> _GOAL OF THE EXERCISE_
All of the records must come back exactly. Please repeat them in full.
+-------+
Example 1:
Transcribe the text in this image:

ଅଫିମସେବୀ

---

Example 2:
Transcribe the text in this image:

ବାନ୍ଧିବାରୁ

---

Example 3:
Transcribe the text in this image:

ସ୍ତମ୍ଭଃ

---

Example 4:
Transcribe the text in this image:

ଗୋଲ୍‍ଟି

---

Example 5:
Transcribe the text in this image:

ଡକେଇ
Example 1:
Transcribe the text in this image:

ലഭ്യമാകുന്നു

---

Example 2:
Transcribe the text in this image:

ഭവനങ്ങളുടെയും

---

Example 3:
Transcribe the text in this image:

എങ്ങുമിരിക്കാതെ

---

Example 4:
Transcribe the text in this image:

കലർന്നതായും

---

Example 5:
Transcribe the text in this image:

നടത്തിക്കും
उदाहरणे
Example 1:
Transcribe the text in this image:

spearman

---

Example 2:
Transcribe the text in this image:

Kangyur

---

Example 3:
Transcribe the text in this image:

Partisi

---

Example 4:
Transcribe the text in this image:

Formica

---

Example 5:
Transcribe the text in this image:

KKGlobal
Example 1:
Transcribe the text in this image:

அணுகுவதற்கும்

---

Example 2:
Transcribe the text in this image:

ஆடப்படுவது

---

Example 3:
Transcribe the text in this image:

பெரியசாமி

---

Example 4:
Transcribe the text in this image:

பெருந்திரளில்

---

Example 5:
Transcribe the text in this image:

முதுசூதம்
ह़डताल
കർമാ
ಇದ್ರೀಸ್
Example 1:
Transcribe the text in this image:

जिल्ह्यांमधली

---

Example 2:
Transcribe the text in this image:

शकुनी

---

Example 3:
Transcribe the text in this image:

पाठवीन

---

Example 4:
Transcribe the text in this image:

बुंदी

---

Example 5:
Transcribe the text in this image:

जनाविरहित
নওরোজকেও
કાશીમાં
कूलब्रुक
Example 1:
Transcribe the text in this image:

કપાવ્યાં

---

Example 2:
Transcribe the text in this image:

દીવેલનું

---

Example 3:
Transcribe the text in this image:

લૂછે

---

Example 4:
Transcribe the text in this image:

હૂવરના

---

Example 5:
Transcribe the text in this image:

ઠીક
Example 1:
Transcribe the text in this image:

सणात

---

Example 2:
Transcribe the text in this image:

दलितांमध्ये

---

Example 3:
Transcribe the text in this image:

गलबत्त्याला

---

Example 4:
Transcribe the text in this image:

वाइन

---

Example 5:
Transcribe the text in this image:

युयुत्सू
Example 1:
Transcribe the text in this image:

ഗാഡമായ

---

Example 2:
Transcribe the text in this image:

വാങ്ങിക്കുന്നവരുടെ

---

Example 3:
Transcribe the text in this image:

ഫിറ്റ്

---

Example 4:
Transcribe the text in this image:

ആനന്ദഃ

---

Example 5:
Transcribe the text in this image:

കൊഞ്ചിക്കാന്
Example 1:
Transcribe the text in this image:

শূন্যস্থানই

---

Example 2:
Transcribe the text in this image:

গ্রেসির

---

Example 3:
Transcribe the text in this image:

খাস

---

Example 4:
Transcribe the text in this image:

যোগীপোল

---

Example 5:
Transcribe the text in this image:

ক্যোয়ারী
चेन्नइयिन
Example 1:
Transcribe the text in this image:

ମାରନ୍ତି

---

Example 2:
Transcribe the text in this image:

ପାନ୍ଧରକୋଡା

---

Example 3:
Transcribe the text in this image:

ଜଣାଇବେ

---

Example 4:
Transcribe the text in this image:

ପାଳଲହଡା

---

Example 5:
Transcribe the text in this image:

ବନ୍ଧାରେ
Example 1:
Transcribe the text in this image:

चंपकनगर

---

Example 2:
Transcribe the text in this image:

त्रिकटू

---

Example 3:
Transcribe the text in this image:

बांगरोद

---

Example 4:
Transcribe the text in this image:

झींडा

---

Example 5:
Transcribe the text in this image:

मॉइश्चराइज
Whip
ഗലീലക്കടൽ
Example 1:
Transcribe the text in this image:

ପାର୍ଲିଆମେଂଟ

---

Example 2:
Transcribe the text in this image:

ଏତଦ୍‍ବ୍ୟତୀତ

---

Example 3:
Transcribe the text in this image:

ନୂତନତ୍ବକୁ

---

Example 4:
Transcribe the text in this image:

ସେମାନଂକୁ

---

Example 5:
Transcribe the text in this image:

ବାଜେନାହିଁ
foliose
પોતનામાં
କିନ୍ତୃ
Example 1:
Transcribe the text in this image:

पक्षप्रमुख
+-------+
> _WORKED SOLUTION_
Example 1:
Transcribe the text in this image:

ଅଫିମସେବୀ

---

Example 2:
Transcribe the text in this image:

ବାନ୍ଧିବାରୁ

---

Example 3:
Transcribe the text in this image:

ସ୍ତମ୍ଭଃ

---

Example 4:
Transcribe the text in this image:

ଗୋଲ୍‍ଟି

---

Example 5:
Transcribe the text in this image:

ଡକେଇ
Example 1:
Transcribe the text in this image:

ലഭ്യമാകുന്നു

---

Example 2:
Transcribe the text in this image:

ഭവനങ്ങളുടെയും

---

Example 3:
Transcribe the text in this image:

എങ്ങുമിരിക്കാതെ

---

Example 4:
Transcribe the text in this image:

കലർന്നതായും

---

Example 5:
Transcribe the text in this image:

നടത്തിക്കും
उदाहरणे
Example 1:
Transcribe the text in this image:

spearman

---

Example 2:
Transcribe the text in this image:

Kangyur

---

Example 3:
Transcribe the text in this image:

Partisi

---

Example 4:
Transcribe the text in this image:

Formica

---

Example 5:
Transcribe the text in this image:

KKGlobal
Example 1:
Transcribe the text in this image:

அணுகுவதற்கும்

---

Example 2:
Transcribe the text in this image:

ஆடப்படுவது

---

Example 3:
Transcribe the text in this image:

பெரியசாமி

---

Example 4:
Transcribe the text in this image:

பெருந்திரளில்

---

Example 5:
Transcribe the text in this image:

முதுசூதம்
ह़डताल
കർമാ
ಇದ್ರೀಸ್
Example 1:
Transcribe the text in this image:

जिल्ह्यांमधली

---

Example 2:
Transcribe the text in this image:

शकुनी

---

Example 3:
Transcribe the text in this image:

पाठवीन

---

Example 4:
Transcribe the text in this image:

बुंदी

---

Example 5:
Transcribe the text in this image:

जनाविरहित
নওরোজকেও
કાશીમાં
कूलब्रुक
Example 1:
Transcribe the text in this image:

કપાવ્યાં

---

Example 2:
Transcribe the text in this image:

દીવેલનું

---

Example 3:
Transcribe the text in this image:

લૂછે

---

Example 4:
Transcribe the text in this image:

હૂવરના

---

Example 5:
Transcribe the text in this image:

ઠીક
Example 1:
Transcribe the text in this image:

सणात

---

Example 2:
Transcribe the text in this image:

दलितांमध्ये

---

Example 3:
Transcribe the text in this image:

गलबत्त्याला

---

Example 4:
Transcribe the text in this image:

वाइन

---

Example 5:
Transcribe the text in this image:

युयुत्सू
Example 1:
Transcribe the text in this image:

ഗാഡമായ

---

Example 2:
Transcribe the text in this image:

വാങ്ങിക്കുന്നവരുടെ

---

Example 3:
Transcribe the text in this image:

ഫിറ്റ്

---

Example 4:
Transcribe the text in this image:

ആനന്ദഃ

---

Example 5:
Transcribe the text in this image:

കൊഞ്ചിക്കാന്
Example 1:
Transcribe the text in this image:

শূন্যস্থানই

---

Example 2:
Transcribe the text in this image:

গ্রেসির

---

Example 3:
Transcribe the text in this image:

খাস

---

Example 4:
Transcribe the text in this image:

যোগীপোল

---

Example 5:
Transcribe the text in this image:

ক্যোয়ারী
चेन्नइयिन
Example 1:
Transcribe the text in this image:

ମାରନ୍ତି

---

Example 2:
Transcribe the text in this image:

ପାନ୍ଧରକୋଡା

---

Example 3:
Transcribe the text in this image:

ଜଣାଇବେ

---

Example 4:
Transcribe the text in this image:

ପାଳଲହଡା

---

Example 5:
Transcribe the text in this image:

ବନ୍ଧାରେ
Example 1:
Transcribe the text in this image:

चंपकनगर

---

Example 2:
Transcribe the text in this image:

त्रिकटू

---

Example 3:
Transcribe the text in this image:

बांगरोद

---

Example 4:
Transcribe the text in this image:

झींडा

---

Example 5:
Transcribe the text in this image:

मॉइश्चराइज
Whip
ഗലീലക്കടൽ
Example 1:
Transcribe the text in this image:

ପାର୍ଲିଆମେଂଟ

---

Example 2:
Transcribe the text in this image:

ଏତଦ୍‍ବ୍ୟତୀତ

---

Example 3:
Transcribe the text in this image:

ନୂତନତ୍ବକୁ

---

Example 4:
Transcribe the text in this image:

ସେମାନଂକୁ

---

Example 5:
Transcribe the text in this image:

ବାଜେନାହିଁ
foliose
પોતનામાં
କିନ୍ତୃ
Example 1:
Transcribe the text in this image:

पक्षप्रमुख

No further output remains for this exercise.